Work to be completed
Scan the following data for lines with "подрубрика" and state how many there are, as a number only.

BEGIN Exercise material

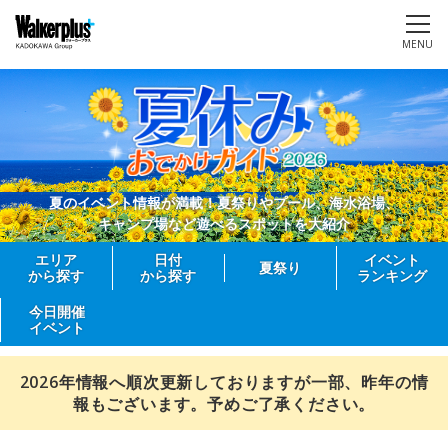
MENU
夏のイベント情報が満載！夏祭りやプール、海水浴場、
キャンプ場など遊べるスポットを大紹介
エリア
日付
イベント
夏祭り
から探す
から探す
ランキング
今日開催
イベント
2026年情報へ順次更新しておりますが一部、昨年の情
報もございます。予めご了承ください。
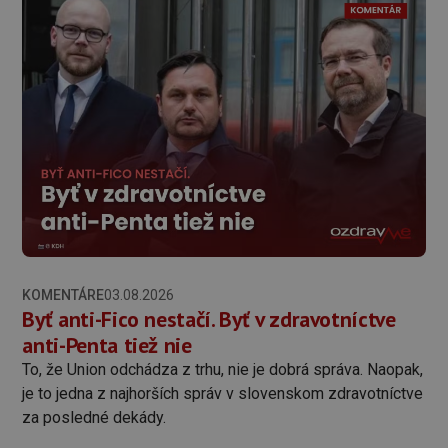
KOMENTÁRE
03.08.2026
Byť anti-Fico nestačí. Byť v zdravotníctve
anti-Penta tiež nie
To, že Union odchádza z trhu, nie je dobrá správa. Naopak,
je to jedna z najhorších správ v slovenskom zdravotníctve
za posledné dekády.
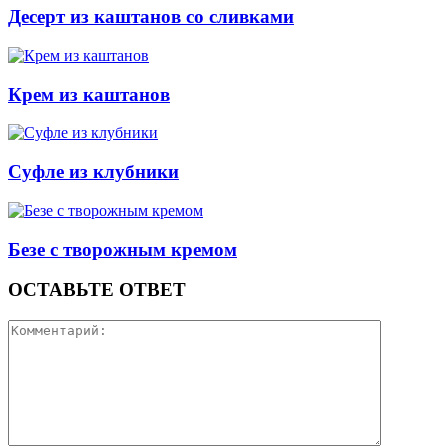
Десерт из каштанов со сливками
Крем из каштанов
Суфле из клубники
Безе с творожным кремом
ОСТАВЬТЕ ОТВЕТ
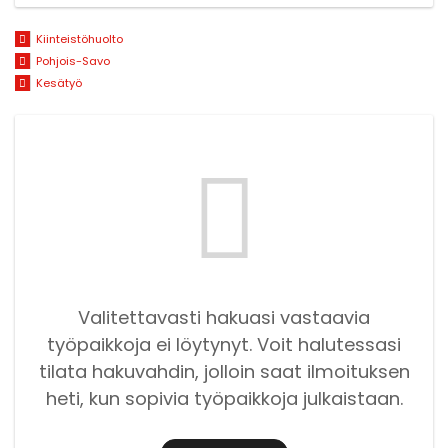
Kiinteistöhuolto
Pohjois-Savo
Kesätyö
Valitettavasti hakuasi vastaavia
työpaikkoja ei löytynyt. Voit halutessasi
tilata hakuvahdin, jolloin saat ilmoituksen
heti, kun sopivia työpaikkoja julkaistaan.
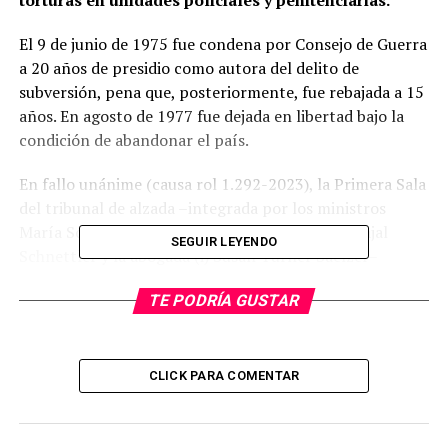
torturas en unidades policiales y penitenciarias.
El 9 de junio de 1975 fue condena por Consejo de Guerra
a 20 años de presidio como autora del delito de
subversión, pena que, posteriormente, fue rebajada a 15
años. En agosto de 1977 fue dejada en libertad bajo la
condición de abandonar el país.
En fallo unánime (causa rol 1.292-2023), la Primera Sala
del tribunal de alzada –integrada por los ministros
María Soledad Piñeiro Fuenzalida, Rodrigo Carvajal
SEGUIR LEYENDO
Schnettler y la abogada (i) Susan Turner Saelzer–
confirmó la sentencia recurrida, dictada por el Segundo
TE PODRÍA GUSTAR
Juzgado Civil de Valdivia, con declaración que se
aumenta el monto indemnizatorio en proporción al
daño acreditado.
CLICK PARA COMENTAR
“Que, la indemnización a título de daño moral se fijará
en la suma que se consignará en lo resolutivo de este
fallo, bajo la estimación que aquel
monto guarda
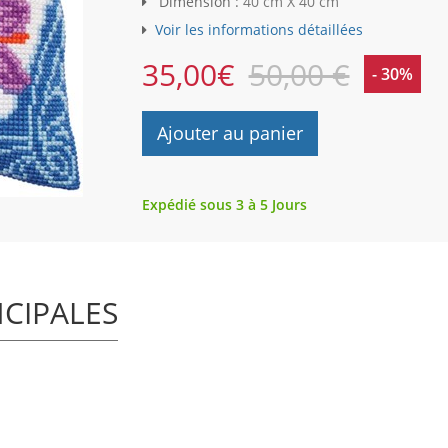
Dimension :
40 cm X 40 cm
Voir les informations détaillées
35,00
€
50,00 €
- 30%
Ajouter au panier
Expédié sous 3 à 5 Jours
NCIPALES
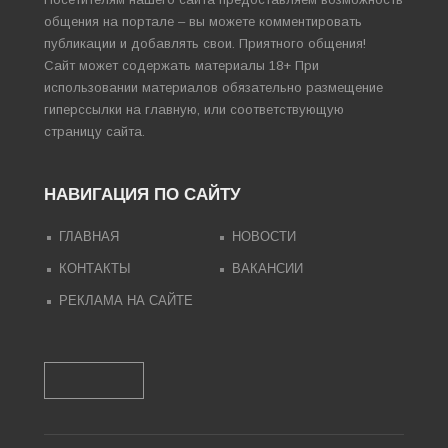
общения на портале – вы можете комментировать
публикации и добавлять свои. Приятного общения!
Сайт может содержать материалы 18+ При
использовании материалов обязательно размещение
гиперссылки на главную, или соответствующую
страницу сайта.
НАВИГАЦИЯ ПО САЙТУ
ГЛАВНАЯ
НОВОСТИ
КОНТАКТЫ
ВАКАНСИИ
РЕКЛАМА НА САЙТЕ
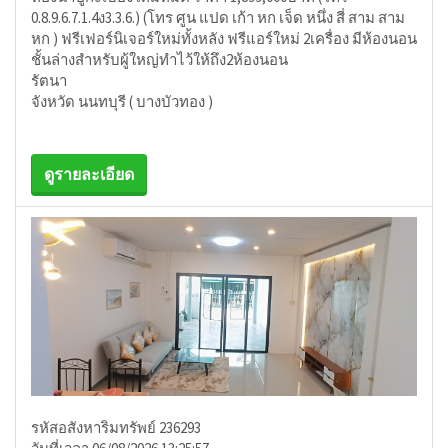
0.8.9.6.7.1.4ง3.3.6.) (โทร ศูน แปด เก้า หก เจ็ด หนึ่ง สี่ สาม สาม
หก ) ฟรีเฟอร์นิเจอร์ใหม่ทั้งหลัง ฟรีแอร์ใหม่ 2เครื่อง มีห้องนอน
ชั้นล่างสำหรับผู้ใหญ่ทำไว้ให้ถึง2ห้องนอน
รัตนา
จังหวัด นนทบุรี ( บางบัวทอง )
ดูรายละเอียด
รหัสอสังหาริมทรัพย์ 236293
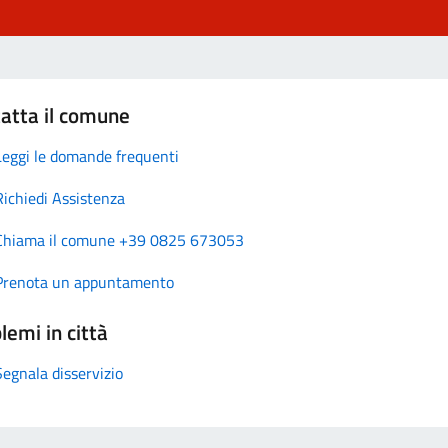
atta il comune
Leggi le domande frequenti
Richiedi Assistenza
Chiama il comune +39 0825 673053
Prenota un appuntamento
lemi in città
Segnala disservizio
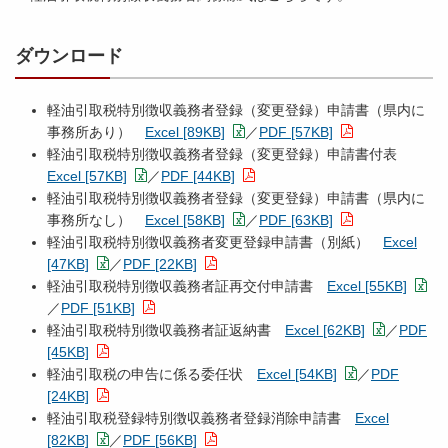
ダウンロード
軽油引取税特別徴収義務者登録（変更登録）申請書（県内に
事務所あり）
Excel [89KB]
／
PDF [57KB]
軽油引取税特別徴収義務者登録（変更登録）申請書付表
Excel [57KB]
／
PDF [44KB]
軽油引取税特別徴収義務者登録（変更登録）申請書（県内に
事務所なし）
Excel [58KB]
／
PDF [63KB]
軽油引取税特別徴収義務者変更登録申請書（別紙）
Excel
[47KB]
／
PDF [22KB]
軽油引取税特別徴収義務者証再交付申請書
Excel [55KB]
／
PDF [51KB]
軽油引取税特別徴収義務者証返納書
Excel [62KB]
／
PDF
[45KB]
軽油引取税の申告に係る委任状
Excel [54KB]
／
PDF
[24KB]
軽油引取税登録特別徴収義務者登録消除申請書
Excel
[82KB]
／
PDF [56KB]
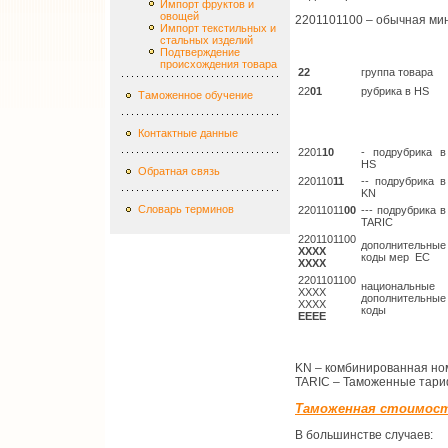
Импорт фруктов и
овощей
2201101100 – обычная ми
Импорт текстильных и
стальных изделий
Подтверждение
происхождения товара
22
группа товара
22
01
рубрика в HS
Таможенное обучение
Контактные данные
2201
10
- подрубрика в
HS
Обратная связь
220110
11
-- подрубрика в
KN
Словарь терминов
22011011
00
--- подрубрика в
TARIC
2201101100
дополнительные
XXXX
коды мер
ЕС
XXXX
2201101100
национальные
XXXX
дополнительные
XXXX
коды
EEEE
KN – комбинированная но
TARIC – Таможенные тар
Таможенная стоимос
В большинстве случаев:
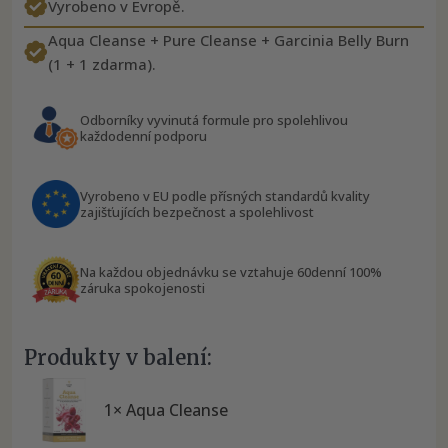
Vyrobeno v Evropě.
Aqua Cleanse + Pure Cleanse + Garcinia Belly Burn
(1 + 1 zdarma).
Odborníky vyvinutá formule pro spolehlivou
každodenní podporu
Vyrobeno v EU podle přísných standardů kvality
zajišťujících bezpečnost a spolehlivost
Na každou objednávku se vztahuje 60denní 100%
záruka spokojenosti
Produkty v balení:
1× Aqua Cleanse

END Exercise material

Written answer
3